### What is needed:
Answer these questions about the text on Russia's military tactics in Ukraine:
1. On what date did Russia appoint General Sergei Surovikin as its new commander for the war in Ukraine?
2. In which conflict, and during which years, did Surovikin have his most recent military experience?
3. What did Russia strike in October that caused widespread blackouts?

### Study text:
━━━━━━━━━━━━━━━━━━━━
A picture taken on Oct. 28, 2022, shows the Russian-controlled port city of Mariupol in southeastern Ukraine.
(STRINGER/AFP via Getty Images)

A picture taken on Oct. 28, 2022, shows the Russian-controlled port city of Mariupol in southeastern Ukraine.

In Ukraine, Russia will continue to utilize military tactics learned in Syria, like depopulation and even potentially the use of banned weapons. But without a break in Western support for Kyiv, these tactics will not make a strategic difference in the war, incentivizing Russia's military to increase its pace of attacks on civilian infrastructure and Ukrainian civilians. On Oct. 8, Russia appointed a new military commander for its Ukrainian war — General Sergei Surovikin, whose most recent military experience was in the Syrian civil war in a series of rotations from 2017-2020. Surovikin's appointment led to widespread speculation that in the face of a depleted Russian ground force and successful Ukrainian counterattacks, he would more heavily shift Russia's military tactics to those utilized in its Syrian campaign, like widespread attacks on civilians to displace the population and the potential use of banned weapons like chemical attacks. Indeed, throughout October, Russia began to escalate its attacks against Ukraine's civilian infrastructure, striking power plants and causing widespread blackouts, while also renewing attacks on the capital of Kyiv for the first time in months.
━━━━━━━━━━━━━━━━━━━━
[Stored entries]
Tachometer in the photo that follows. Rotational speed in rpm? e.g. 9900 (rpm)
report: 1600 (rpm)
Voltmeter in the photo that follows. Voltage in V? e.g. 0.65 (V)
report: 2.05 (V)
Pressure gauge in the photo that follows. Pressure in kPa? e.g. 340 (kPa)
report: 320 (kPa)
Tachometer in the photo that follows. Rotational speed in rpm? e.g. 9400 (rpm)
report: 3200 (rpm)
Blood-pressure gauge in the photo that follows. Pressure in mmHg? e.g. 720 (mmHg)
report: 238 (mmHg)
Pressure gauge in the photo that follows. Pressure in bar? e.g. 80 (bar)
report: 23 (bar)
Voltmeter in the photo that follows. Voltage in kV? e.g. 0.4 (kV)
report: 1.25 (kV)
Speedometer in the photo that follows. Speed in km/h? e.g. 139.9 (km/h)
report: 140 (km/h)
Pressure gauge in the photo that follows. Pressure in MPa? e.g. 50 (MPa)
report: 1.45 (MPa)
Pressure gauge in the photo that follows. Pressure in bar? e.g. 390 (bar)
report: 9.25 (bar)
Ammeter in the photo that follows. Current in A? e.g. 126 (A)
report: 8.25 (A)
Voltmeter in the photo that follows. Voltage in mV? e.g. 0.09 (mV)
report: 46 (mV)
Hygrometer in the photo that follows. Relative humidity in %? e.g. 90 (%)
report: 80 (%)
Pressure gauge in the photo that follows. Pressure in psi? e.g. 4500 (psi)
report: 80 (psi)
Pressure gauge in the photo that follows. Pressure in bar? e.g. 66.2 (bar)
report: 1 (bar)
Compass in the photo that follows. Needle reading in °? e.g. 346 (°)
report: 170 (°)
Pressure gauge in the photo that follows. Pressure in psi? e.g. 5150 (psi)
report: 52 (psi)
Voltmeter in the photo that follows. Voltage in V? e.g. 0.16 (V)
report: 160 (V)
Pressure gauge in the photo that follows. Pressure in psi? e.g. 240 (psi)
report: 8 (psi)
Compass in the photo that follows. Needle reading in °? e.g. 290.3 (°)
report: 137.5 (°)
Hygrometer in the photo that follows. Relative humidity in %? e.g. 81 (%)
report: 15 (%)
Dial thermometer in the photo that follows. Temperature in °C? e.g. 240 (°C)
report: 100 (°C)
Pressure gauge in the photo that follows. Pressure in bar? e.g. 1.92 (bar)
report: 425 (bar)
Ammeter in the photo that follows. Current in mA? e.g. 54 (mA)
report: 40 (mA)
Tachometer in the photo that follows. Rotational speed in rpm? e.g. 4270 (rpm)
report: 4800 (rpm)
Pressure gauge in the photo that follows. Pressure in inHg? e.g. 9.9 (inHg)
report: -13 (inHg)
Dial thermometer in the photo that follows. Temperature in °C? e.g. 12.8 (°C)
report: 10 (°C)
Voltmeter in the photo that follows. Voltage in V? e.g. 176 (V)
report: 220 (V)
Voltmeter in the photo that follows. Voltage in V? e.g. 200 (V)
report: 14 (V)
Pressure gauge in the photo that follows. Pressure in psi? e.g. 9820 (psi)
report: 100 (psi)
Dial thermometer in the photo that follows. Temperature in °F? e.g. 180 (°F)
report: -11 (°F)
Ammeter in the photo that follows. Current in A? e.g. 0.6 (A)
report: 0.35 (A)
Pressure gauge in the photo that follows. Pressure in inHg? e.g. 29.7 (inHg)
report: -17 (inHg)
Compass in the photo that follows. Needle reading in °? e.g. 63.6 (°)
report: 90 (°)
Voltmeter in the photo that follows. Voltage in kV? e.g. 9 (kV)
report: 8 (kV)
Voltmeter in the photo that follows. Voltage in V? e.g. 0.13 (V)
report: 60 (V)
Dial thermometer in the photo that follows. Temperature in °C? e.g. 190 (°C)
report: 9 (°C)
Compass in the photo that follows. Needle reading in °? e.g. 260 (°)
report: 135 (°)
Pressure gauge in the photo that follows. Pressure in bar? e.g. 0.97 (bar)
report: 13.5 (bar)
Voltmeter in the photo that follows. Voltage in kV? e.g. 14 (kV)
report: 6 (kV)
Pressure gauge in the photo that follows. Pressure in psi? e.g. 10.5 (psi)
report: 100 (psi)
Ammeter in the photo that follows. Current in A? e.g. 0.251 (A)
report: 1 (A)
━━━━━━━━━━━━━━━━━━━━
### Exercise result:
1. Oct. 8.
2. The Syrian civil war, in a series of rotations from 2017-2020.
3. Power plants.